Caleb felt his stomach clench with a pain so physical that it stopped his breath. He knew the boy’s question needed an answer, but words had deserted him. A bead of sweat trickled down his temple. The sun had suddenly become too warm, its light so bright that it made his eyes water.
“Ka-pow!” Robbie aimed his imaginary pistol toward the corral and pulled the trigger. “Ka-pow! Ka-pow! Take that, you dad-blamed varmints!” Laura glanced around, an expression of concern on her face. The boy turned back to Caleb. “That’s what I’d do if bad men came!” he announced. “I’d shoot them all!”
Caleb found his voice. “I’ll tell you what, Robbie. Let’s finish nailing on these boards. Then maybe your mother will let me take you fishing this afternoon.”
“Fishing?” The round blue eyes brightened. “Can I catch a fish?”
“Maybe. I’ll show you what to do. The rest is up to the fish.”
“I’ll ask her now!” The boy spun away, then swung back toward Caleb, looking crestfallen. “But how can we go fishing? We don’t have a fishing pole.”
Caleb’s face relaxed into a grin. “Leave that to me,” he said.
Laura had agreed to let her son go fishing, but only on condition that she come along. Caleb seemed to get on well with the boy, but water could be dangerous. It would be all too easy for a man to become distracted and turn his back at the wrong moment. That aside, fishing would also be a useful skill for her to learn, one more way to put food on the table in times of need.
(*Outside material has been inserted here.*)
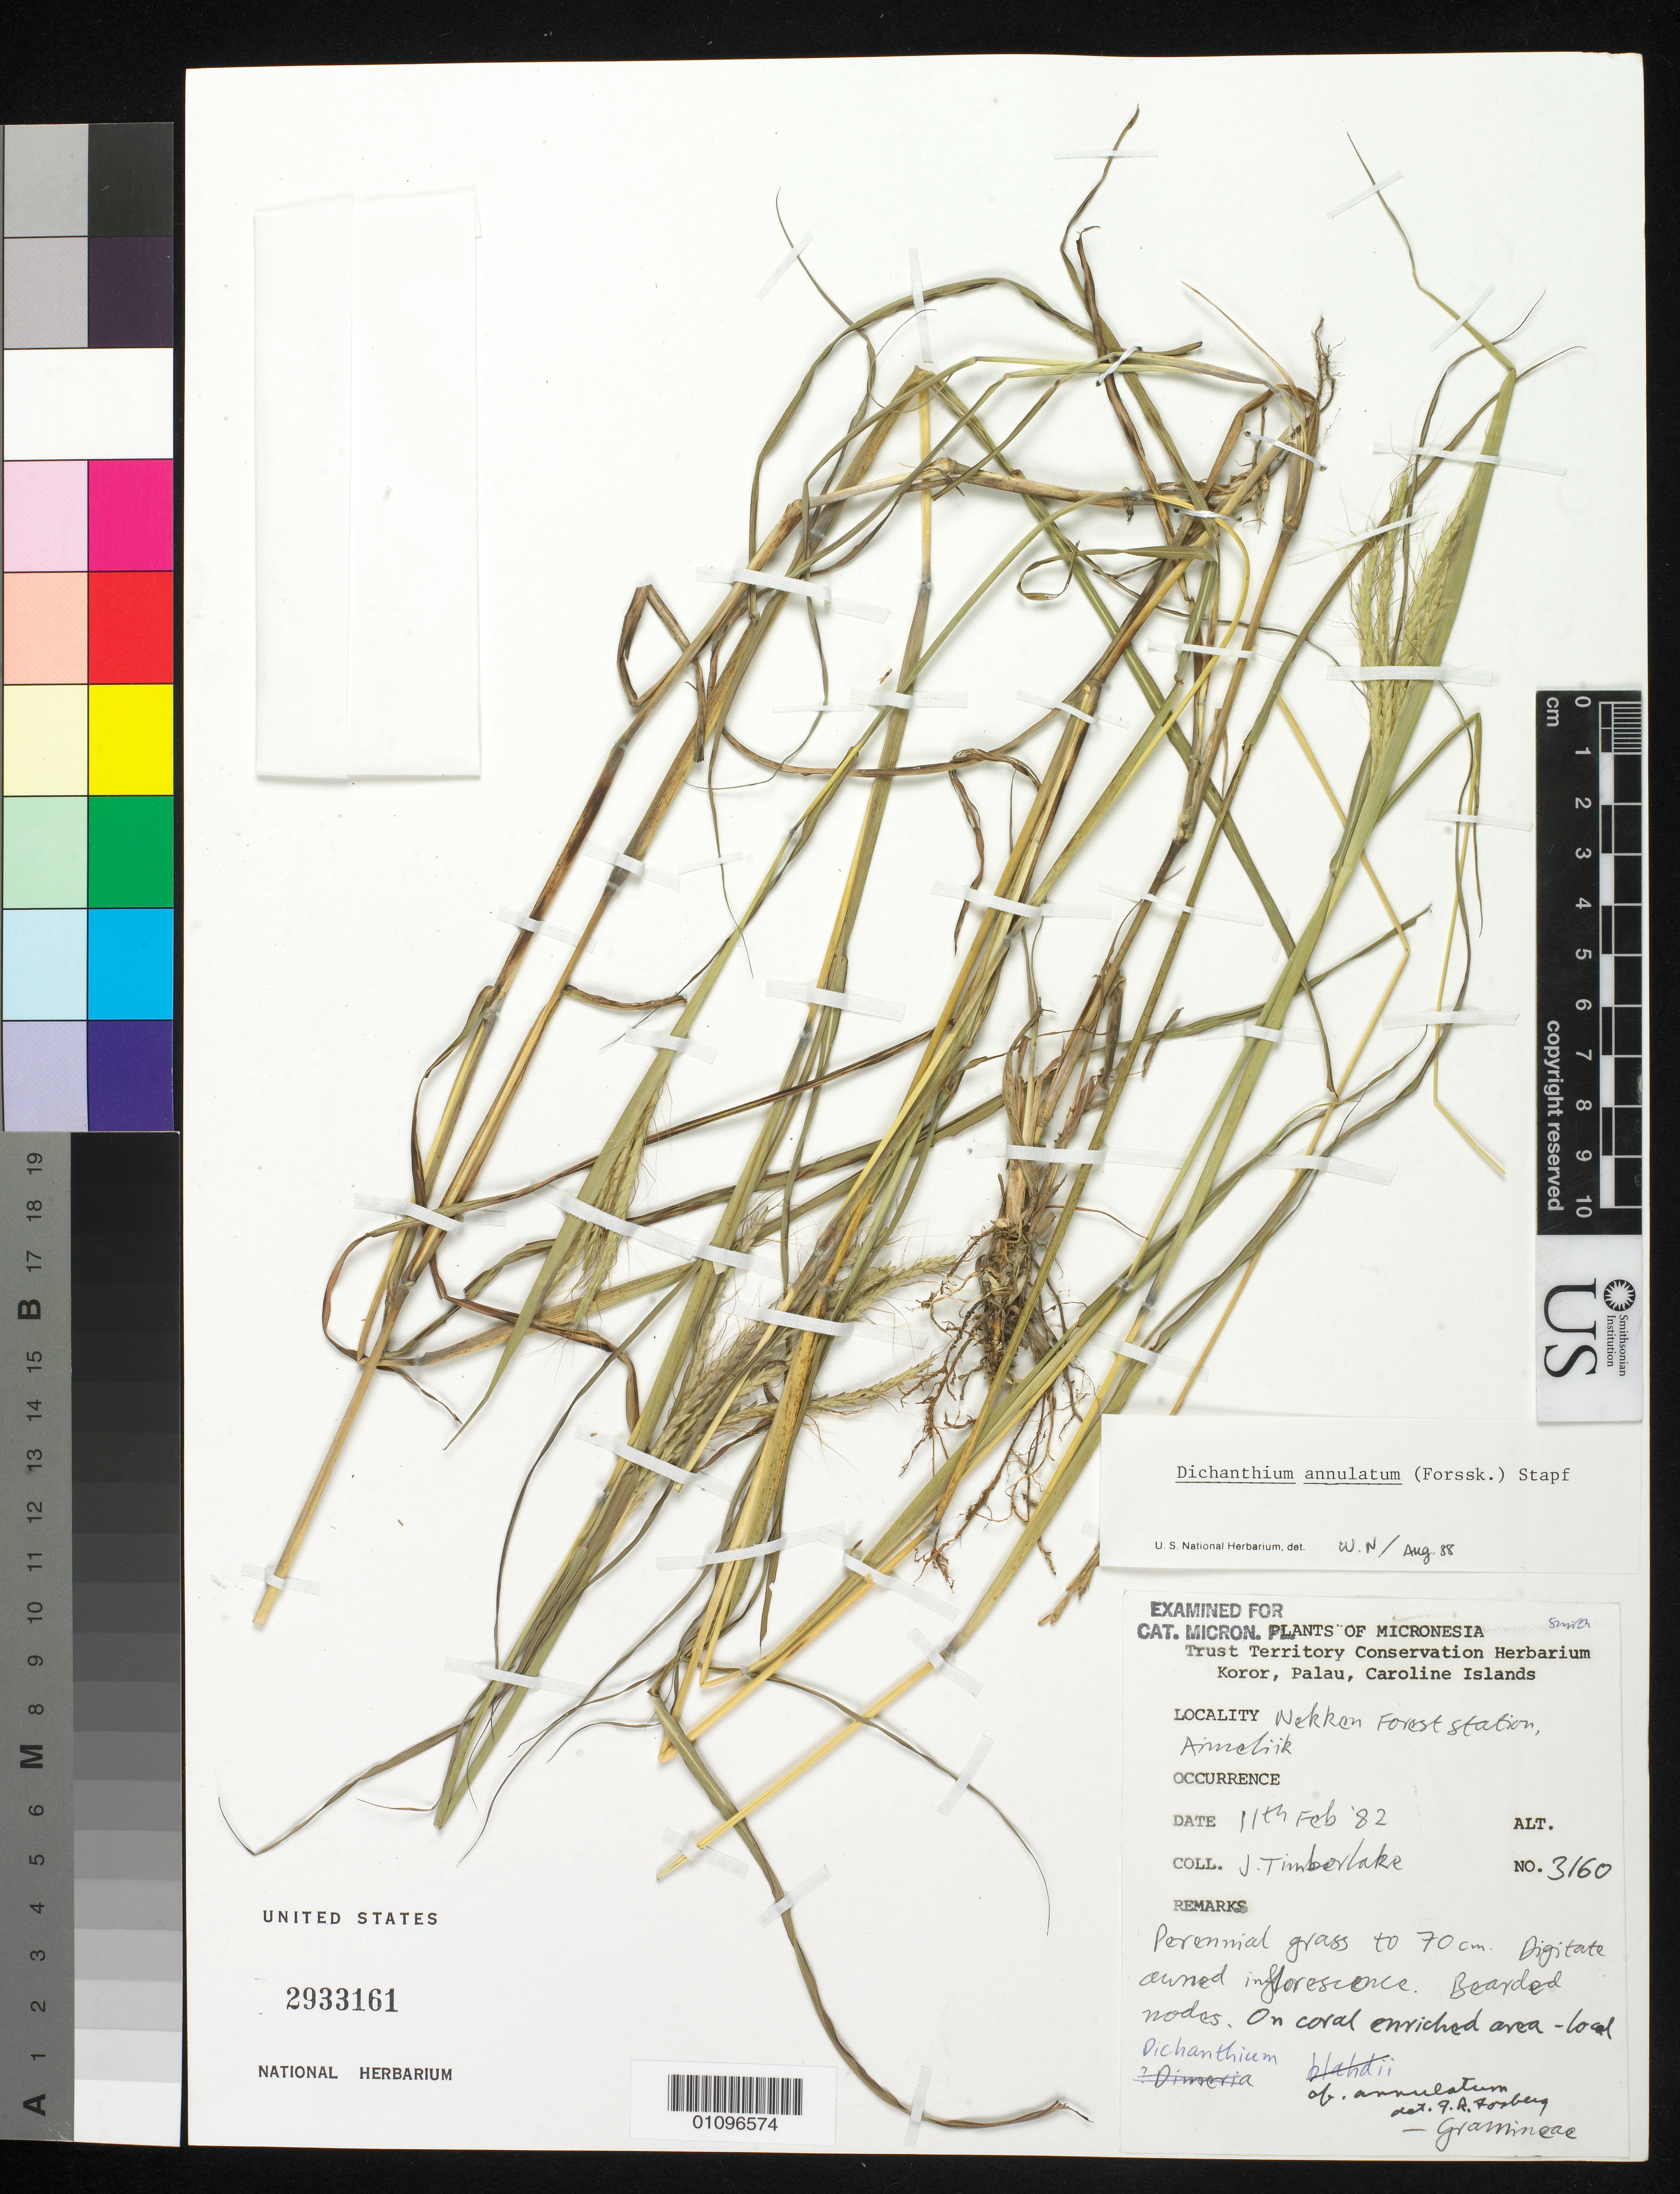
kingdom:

The problem of finding a pole and tackle had been solved when Caleb delved into one of his saddlebags and came up with a small canvas pouch. Inside was a coil of fishing line and an assortment of hooks and sinkers. All that remained was to find a long, stout willow with the right amount of flex and to dig a few worms from the garden. By then Robbie was dancing with excitement.